Research the interviewer and the company.

Even if it is not officially asked, you need to answer the question: Why do you want to work for us? Make sure you express why that particular company will be a great match for you. This means doing some homework about the company. Find out aspects such as company values and mission, company culture, how they make their money, their customers. And then talk about why all of this resonates with you.

Have personal stories and examples.

You need to be able to tell relevant stories about yourself, from work and personal experiences. (Variety is good.) Why are you the right person for the job? Have stories that reflect the skills that make you the right person for the job. Most interview questions will be behavioral—about a difficult experience and how you handled it, for example; or about a time you stepped into a leadership role. To develop strong examples, use the Use the STAR method: situation, task, action, results

Example:

Situation: I was on a team for a general business project and no one was interested in taking lead for this group.

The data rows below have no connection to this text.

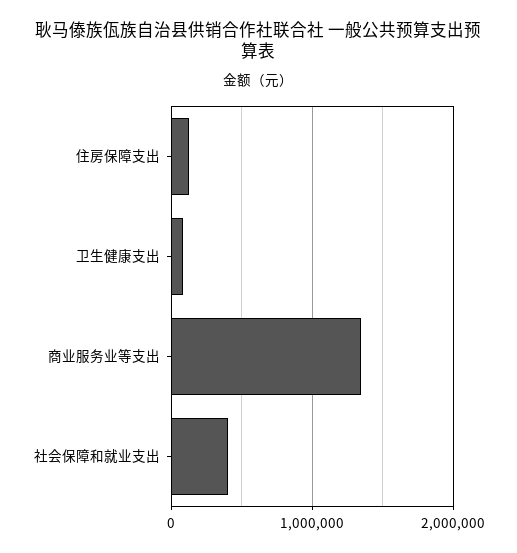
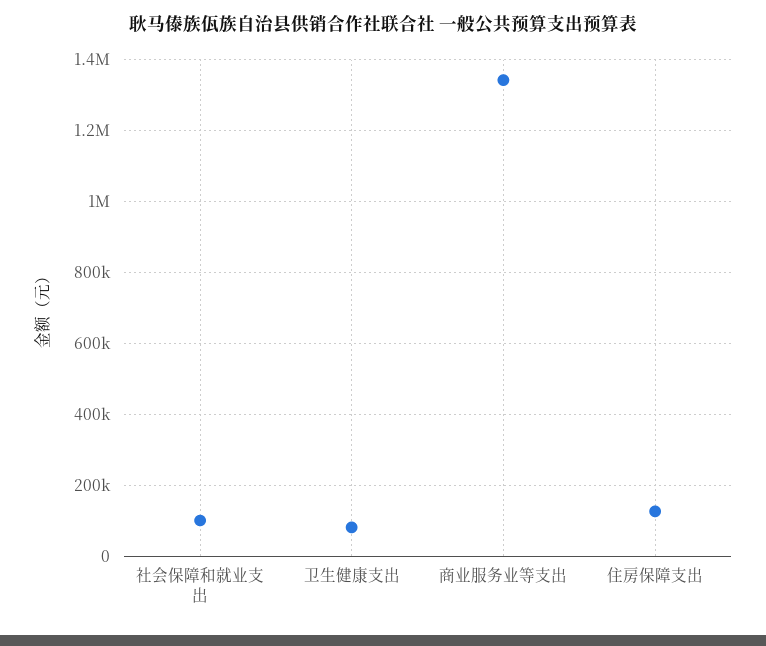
  {
    "住房保障支出": 120000,
    "卫生健康支出": 80000,
    "商业服务业等支出": 1340000,
-   "社会保障和就业支出": 400000
+   "社会保障和就业支出": 100000
  }

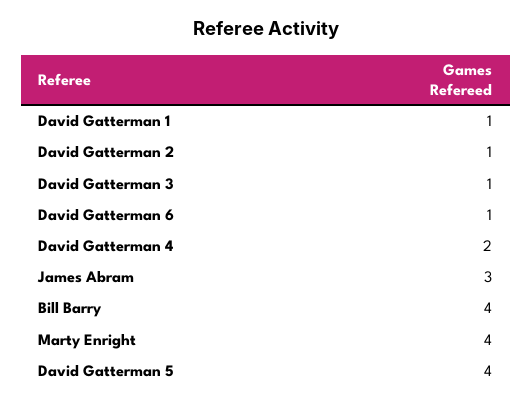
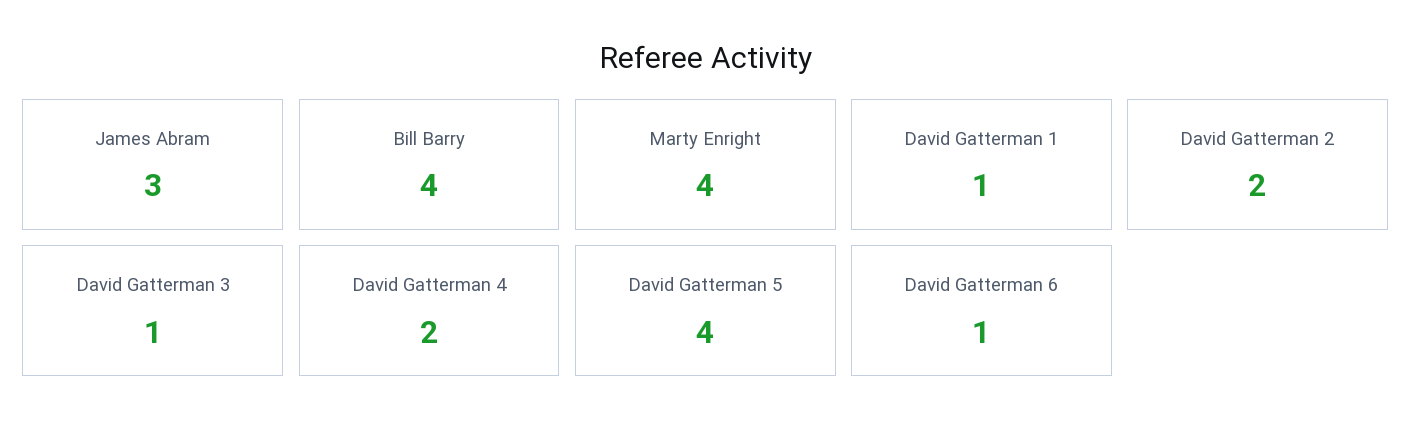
  {
    "David Gatterman 1": 1,
-   "David Gatterman 2": 1,
+   "David Gatterman 2": 2,
    "David Gatterman 3": 1,
    "David Gatterman 6": 1,
    "David Gatterman 4": 2,
    "James Abram": 3,
    "Bill Barry": 4,
    "Marty Enright": 4,
    "David Gatterman 5": 4
  }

Task: The team was functioning by a democratic system and it wasn’t working.

Action: I took the lead, identified everyone’s skills and assigned responsibilities that aligned with their strengths.

Result: The system kept everyone accountable and added structure. We got an A on the project.

Give a firm handshake.

It sounds basic, but make sure you have a firm handshake. If you don’t have a good handshake, employers will be turned off. It cannot be too weak or too firm; it has to be just right. Test it with others (who will tell you the truth).

Have good posture, make eye contact and smile.

Your body language says a lot about you. Don't slump or look too relaxed. Make eye contact. This will show that you’re interested and that you’re listening. And smile. Even if it’s a serious job, a smile will show them you’ve got personality and some lightness. Smiling also raises the energy in your voice. This is especially important in a phone interview.